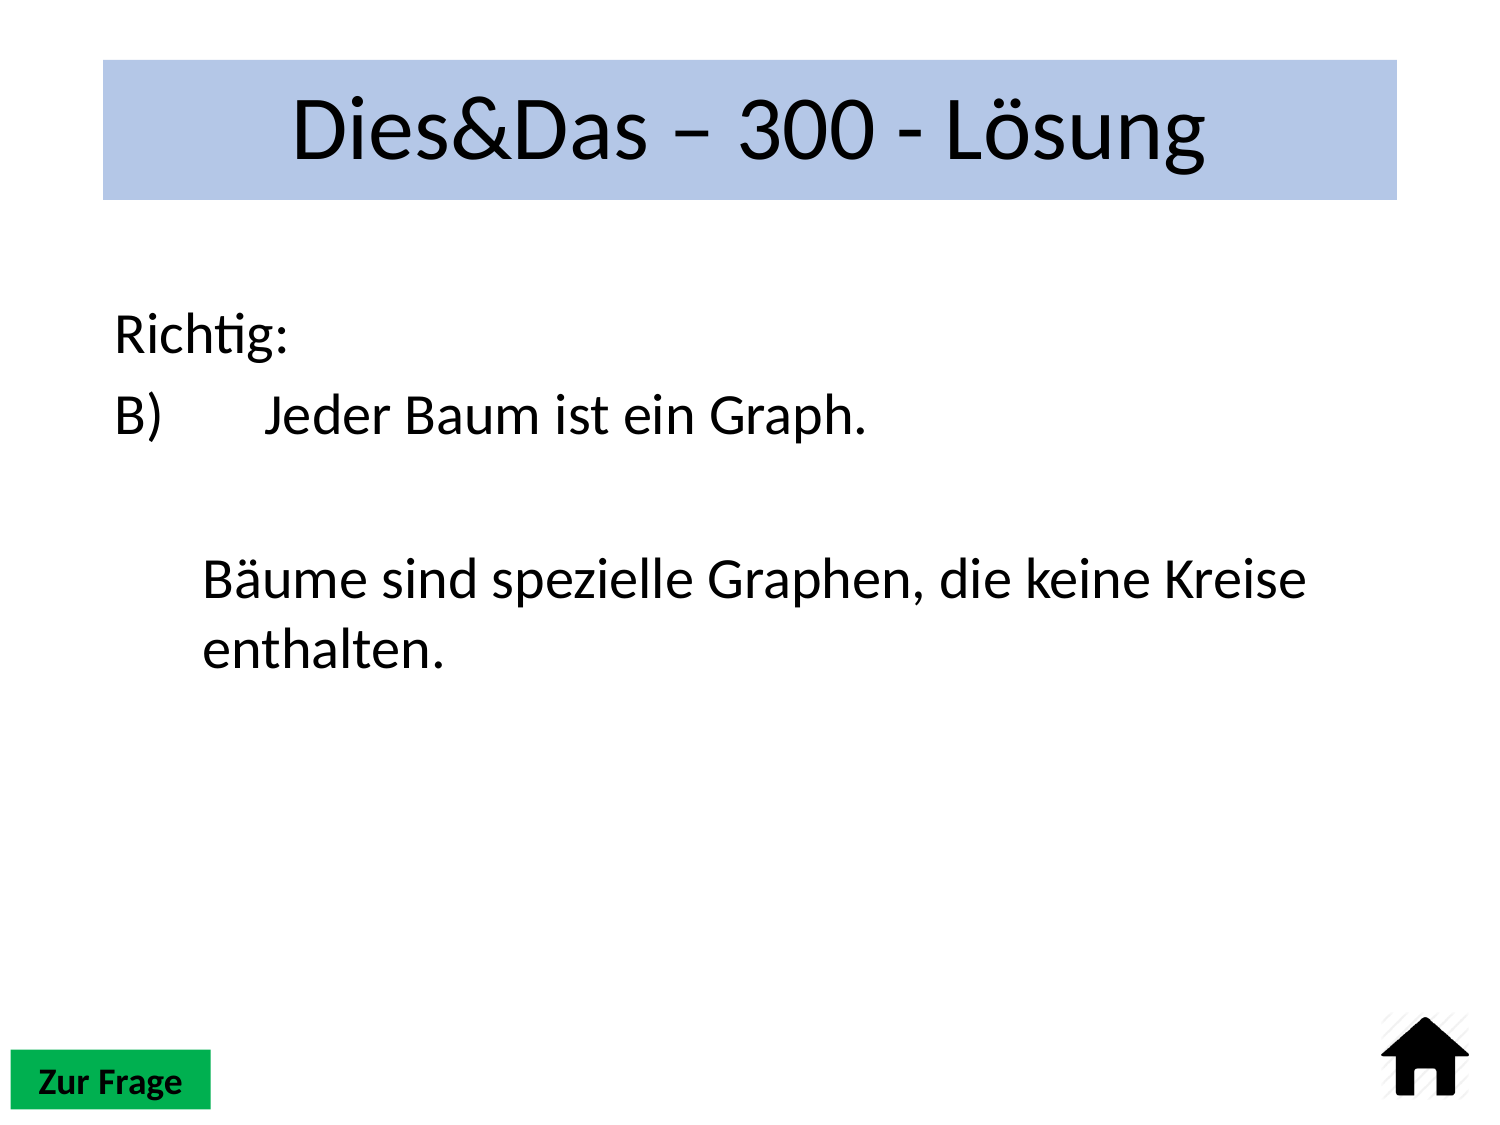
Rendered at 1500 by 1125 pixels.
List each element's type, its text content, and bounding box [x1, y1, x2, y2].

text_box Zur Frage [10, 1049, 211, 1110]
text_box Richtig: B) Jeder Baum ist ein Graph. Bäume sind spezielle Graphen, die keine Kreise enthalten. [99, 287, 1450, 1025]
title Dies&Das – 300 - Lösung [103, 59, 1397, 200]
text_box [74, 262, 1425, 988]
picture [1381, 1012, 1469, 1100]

==

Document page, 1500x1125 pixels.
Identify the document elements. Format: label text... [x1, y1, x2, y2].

* * *

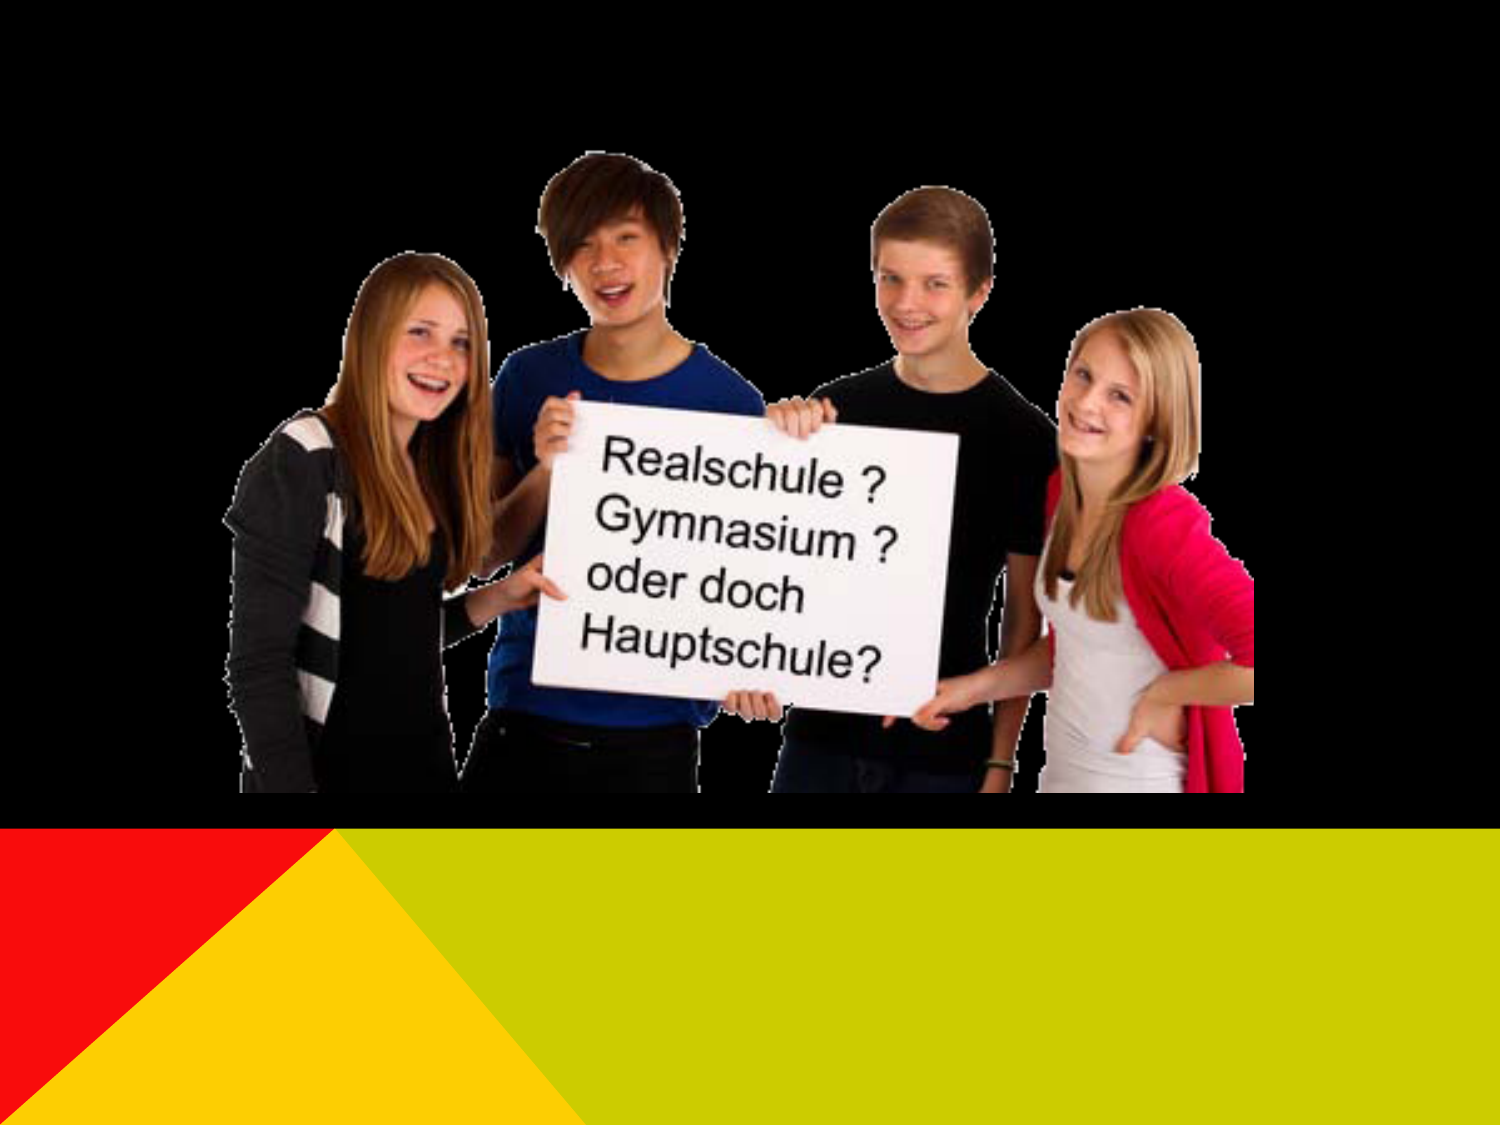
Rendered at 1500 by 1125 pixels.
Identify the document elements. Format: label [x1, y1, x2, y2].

TO DO: Find the lines above that contain the word "elements" and copy each one.

FINISHED TASK:
Identify the document elements. Format: label text... [x1, y1, x2, y2].
Identify the document elements. Format: label [x1, y1, x2, y2].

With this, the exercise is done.